## About this task
Hand back all records exactly, pictures omitted.

[Excerpts from a dataset]
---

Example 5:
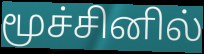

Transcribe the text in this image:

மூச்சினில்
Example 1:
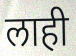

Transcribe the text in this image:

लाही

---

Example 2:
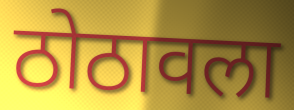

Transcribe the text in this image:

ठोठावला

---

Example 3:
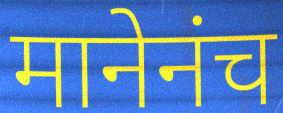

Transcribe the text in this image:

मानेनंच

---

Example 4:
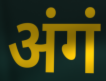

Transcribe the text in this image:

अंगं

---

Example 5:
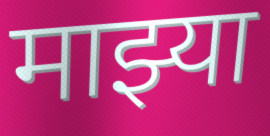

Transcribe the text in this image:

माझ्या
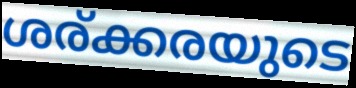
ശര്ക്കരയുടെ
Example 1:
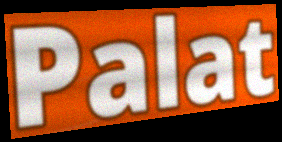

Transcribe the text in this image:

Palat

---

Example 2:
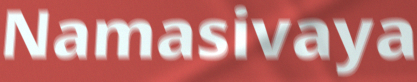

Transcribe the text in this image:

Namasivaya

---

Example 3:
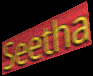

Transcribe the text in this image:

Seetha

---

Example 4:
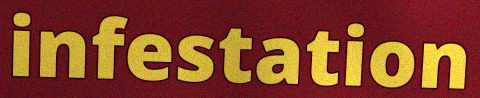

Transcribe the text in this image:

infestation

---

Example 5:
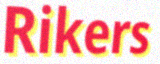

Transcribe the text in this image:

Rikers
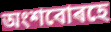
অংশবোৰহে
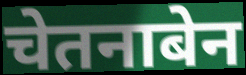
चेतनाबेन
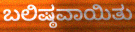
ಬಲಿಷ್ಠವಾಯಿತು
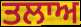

## Exercise solution
---

Example 5:

Transcribe the text in this image:

மூச்சினில்
Example 1:

Transcribe the text in this image:

लाही

---

Example 2:

Transcribe the text in this image:

ठोठावला

---

Example 3:

Transcribe the text in this image:

मानेनंच

---

Example 4:

Transcribe the text in this image:

अंगं

---

Example 5:

Transcribe the text in this image:

माझ्या
ശര്ക്കരയുടെ
Example 1:

Transcribe the text in this image:

Palat

---

Example 2:

Transcribe the text in this image:

Namasivaya

---

Example 3:

Transcribe the text in this image:

Seetha

---

Example 4:

Transcribe the text in this image:

infestation

---

Example 5:

Transcribe the text in this image:

Rikers
অংশবোৰহে
चेतनाबेन
ಬಲಿಷ್ಠವಾಯಿತು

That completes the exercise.